January 31st 2013 - Posted in
My whole life I have had depression. When I was younger it was really bad but it really hit it’s peak when I was about 20. I remember thinking how great things were going in my life. I had a girlfriend, a lot of friends and I was working a bullshit summer job but I enjoyed it. Despite this I felt overwhelming depression and when things in my life got worse my depression got worse. A break up and two break downs later I had dropped out of college and found myself on some anti-depressant meds that ended up working pretty well. I went back to college, got my degree and by the time I was 27 I was living in NYC and I had stopped taking the meds completely and had never been “happier”.
So what changed? The meds helped for a while… they at least stabilized me when I was at my worse and the move to NYC was fantastic for me. I had always wanted to live in NYC and pretty much the moment I moved here I knew it was at home. But I’ve been off meds for more than 5 years and New York’s charm has worn off a bit, but I am still “happier” than I have ever been. How did I do it? I made a conscious decision to not prioritize happiness. I decided living an interesting life was far more important than being happy. If I have depression, I am always going to be depressed so why try to fight that? I decided just to live an interesting life and if bad things happen I can just write it off as a new experience. The horrible break up I went through when I was 21 made me realize that even the worst pain fades eventually and that when bad shit happens you can to some degree move past it. Humans are very adaptive and can deal with anything. You just keep moving and everything will be fine.

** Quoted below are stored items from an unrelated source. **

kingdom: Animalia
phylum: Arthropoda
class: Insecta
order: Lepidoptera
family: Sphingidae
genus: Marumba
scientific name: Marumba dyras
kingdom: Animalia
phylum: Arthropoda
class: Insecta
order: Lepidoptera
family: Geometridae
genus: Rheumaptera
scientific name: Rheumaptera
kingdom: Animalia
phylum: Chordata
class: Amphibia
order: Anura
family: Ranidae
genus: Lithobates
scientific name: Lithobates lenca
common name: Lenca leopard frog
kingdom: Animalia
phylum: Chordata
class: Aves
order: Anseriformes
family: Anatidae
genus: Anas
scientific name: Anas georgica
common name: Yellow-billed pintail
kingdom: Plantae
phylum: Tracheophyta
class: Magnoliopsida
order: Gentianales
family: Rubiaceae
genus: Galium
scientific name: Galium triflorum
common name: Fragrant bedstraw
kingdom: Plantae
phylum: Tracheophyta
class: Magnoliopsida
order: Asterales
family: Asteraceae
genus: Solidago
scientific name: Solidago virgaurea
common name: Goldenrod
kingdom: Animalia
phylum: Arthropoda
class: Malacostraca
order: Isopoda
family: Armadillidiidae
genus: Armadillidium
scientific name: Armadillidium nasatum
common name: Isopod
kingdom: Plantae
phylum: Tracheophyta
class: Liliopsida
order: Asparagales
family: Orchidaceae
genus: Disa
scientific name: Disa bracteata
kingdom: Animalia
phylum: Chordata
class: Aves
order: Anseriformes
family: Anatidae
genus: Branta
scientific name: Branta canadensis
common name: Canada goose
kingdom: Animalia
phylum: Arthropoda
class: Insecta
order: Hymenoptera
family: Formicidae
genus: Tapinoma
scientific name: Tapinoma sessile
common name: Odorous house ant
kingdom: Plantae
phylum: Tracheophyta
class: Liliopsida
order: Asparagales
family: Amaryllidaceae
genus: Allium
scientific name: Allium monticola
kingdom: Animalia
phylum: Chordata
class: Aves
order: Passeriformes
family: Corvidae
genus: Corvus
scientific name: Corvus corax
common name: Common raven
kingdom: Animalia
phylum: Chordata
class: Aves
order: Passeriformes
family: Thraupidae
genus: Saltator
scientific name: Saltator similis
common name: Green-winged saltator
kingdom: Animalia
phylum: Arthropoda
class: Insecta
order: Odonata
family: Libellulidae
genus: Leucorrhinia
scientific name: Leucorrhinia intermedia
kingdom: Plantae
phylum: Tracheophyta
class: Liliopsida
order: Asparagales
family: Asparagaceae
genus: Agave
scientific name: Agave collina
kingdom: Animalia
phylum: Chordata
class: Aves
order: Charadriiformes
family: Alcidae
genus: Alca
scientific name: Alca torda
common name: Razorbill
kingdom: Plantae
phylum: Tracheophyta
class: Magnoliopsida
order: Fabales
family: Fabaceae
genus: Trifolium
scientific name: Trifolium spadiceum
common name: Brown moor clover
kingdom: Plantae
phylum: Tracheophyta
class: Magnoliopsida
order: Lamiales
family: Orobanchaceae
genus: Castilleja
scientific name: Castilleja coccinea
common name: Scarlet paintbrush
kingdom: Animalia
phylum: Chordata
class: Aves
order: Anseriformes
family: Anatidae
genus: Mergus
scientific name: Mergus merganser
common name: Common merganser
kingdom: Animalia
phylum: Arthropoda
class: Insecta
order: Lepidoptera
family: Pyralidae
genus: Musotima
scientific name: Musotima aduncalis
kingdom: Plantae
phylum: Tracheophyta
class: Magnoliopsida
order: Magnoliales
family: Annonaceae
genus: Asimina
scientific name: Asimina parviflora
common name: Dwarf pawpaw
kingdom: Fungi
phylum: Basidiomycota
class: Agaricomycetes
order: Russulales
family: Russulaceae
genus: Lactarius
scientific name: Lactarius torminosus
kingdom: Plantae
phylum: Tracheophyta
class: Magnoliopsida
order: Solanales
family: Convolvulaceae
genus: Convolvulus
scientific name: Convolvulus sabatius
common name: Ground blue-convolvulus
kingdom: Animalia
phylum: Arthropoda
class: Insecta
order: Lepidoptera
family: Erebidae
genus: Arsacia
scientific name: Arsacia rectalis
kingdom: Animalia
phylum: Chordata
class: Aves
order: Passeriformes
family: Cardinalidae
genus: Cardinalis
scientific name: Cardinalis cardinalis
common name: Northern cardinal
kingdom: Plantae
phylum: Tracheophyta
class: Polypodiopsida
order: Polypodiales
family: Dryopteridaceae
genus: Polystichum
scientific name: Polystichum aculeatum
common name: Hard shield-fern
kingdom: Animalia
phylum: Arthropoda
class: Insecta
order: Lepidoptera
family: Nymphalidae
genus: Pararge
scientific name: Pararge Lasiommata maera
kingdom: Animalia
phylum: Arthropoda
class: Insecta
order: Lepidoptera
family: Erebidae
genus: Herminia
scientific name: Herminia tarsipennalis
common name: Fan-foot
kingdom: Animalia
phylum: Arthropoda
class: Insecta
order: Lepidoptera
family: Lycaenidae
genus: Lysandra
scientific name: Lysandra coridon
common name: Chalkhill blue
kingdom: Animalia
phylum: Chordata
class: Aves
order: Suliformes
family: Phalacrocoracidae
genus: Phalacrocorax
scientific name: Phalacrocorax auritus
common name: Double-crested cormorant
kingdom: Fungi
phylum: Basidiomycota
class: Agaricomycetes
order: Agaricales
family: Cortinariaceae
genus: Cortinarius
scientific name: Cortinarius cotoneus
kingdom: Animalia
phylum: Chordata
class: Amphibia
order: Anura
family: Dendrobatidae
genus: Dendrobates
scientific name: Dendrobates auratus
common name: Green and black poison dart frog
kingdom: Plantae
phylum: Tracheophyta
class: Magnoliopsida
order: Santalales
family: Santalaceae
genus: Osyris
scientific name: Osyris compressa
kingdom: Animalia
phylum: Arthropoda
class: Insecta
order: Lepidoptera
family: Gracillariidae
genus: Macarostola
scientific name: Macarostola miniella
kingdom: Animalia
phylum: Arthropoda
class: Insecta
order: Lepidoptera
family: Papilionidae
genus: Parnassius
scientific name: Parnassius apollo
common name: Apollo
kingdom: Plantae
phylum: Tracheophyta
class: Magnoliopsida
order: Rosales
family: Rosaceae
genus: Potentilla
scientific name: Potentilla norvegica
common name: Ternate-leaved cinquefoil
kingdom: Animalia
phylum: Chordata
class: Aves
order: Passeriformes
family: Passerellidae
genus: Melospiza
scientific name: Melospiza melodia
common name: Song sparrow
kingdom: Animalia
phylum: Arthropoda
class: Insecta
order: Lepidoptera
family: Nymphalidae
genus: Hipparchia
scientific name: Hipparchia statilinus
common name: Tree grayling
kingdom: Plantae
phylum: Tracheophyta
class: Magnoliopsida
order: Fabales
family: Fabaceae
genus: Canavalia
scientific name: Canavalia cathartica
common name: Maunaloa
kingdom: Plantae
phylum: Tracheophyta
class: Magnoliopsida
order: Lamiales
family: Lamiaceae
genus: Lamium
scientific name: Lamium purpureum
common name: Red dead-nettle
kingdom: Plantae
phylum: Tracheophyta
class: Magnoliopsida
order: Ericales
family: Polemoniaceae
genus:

I just decided that I didn’t care about happiness and that somehow made me happier. I was able to deal with depression with a realization that in the future whatever was bothering me wouldn’t make that much difference. If I get mugged tonight I might have a black eye and $100 less dollars but a year from now all that I will have is a cool story about getting mugged. I don’t let myself get upset about parking tickets and broken cell phones and the little bullshit in life because I know that in 6 months none of that shit will have any effect on my life. I go to events I hate because I know that the great photos I get will be all that remains and the lack of sleep and bullshit I had to deal with won’t make any difference in the long run.
The whole thing sounds pretty stupid and fairly reminiscent of a t-shirt worn by one of the kids on my high school wrestling team had “Pain is temporary but glory lasts forever”. The idea of just ignoring happiness and wishing away sadness is easier said than done, but it has some real scientific basis. I recently read The Upside of Irrationality by Dan Ariely. Ariely was burned severely as a teen and has spent his entire life dealing with crippling pain but he was able to deal with it and lead a reasonably happy life. Much of his book is about the adaptability of man and how no matter how good or bad things are in life they eventually average out. He talks about how people who move from a cold weather climate to a warm weather climate are much happier for a few months but eventually they get used to it. The same thing works in reverse. If you move from LA to North Dakota you might hate it for a while but you eventually get used to it.
I had this idea in my head that if you are a innately happy person you are going to be happy no matter what your situation and if you are an unhappy person, nothing material is going to make you happy. Ariely’s research seemed to back this up but it wasn’t until I saw a TED talk by Dan Gilbert about happiness did I want to blog about it.
Gilbert talks about the science of happiness and how you can trick yourself into being happy and that false happiness is just as valid as natural happiness. Humans overestimate how happy or unhappy things will make them. He talks about how a year after someone wins the lottery or becomes a paraplegic their happiness returns to where they were before their change in fortune. His argument is that you can trick yourself into being happy. My argument is that happiness is bullshit and you just shouldn’t prioritize it.
If you aren’t happy, don’t look for happiness. Look for something else that give you meaning. Ignore happiness. Lead an interesting or meaningful life and in the long run you might end up happier than you think you can be.
Ps. Sorry for this rant but this is exactly what these new DBB B-Sides are all about. It’s a place that I can blog about anything without fucking up the main page of my site.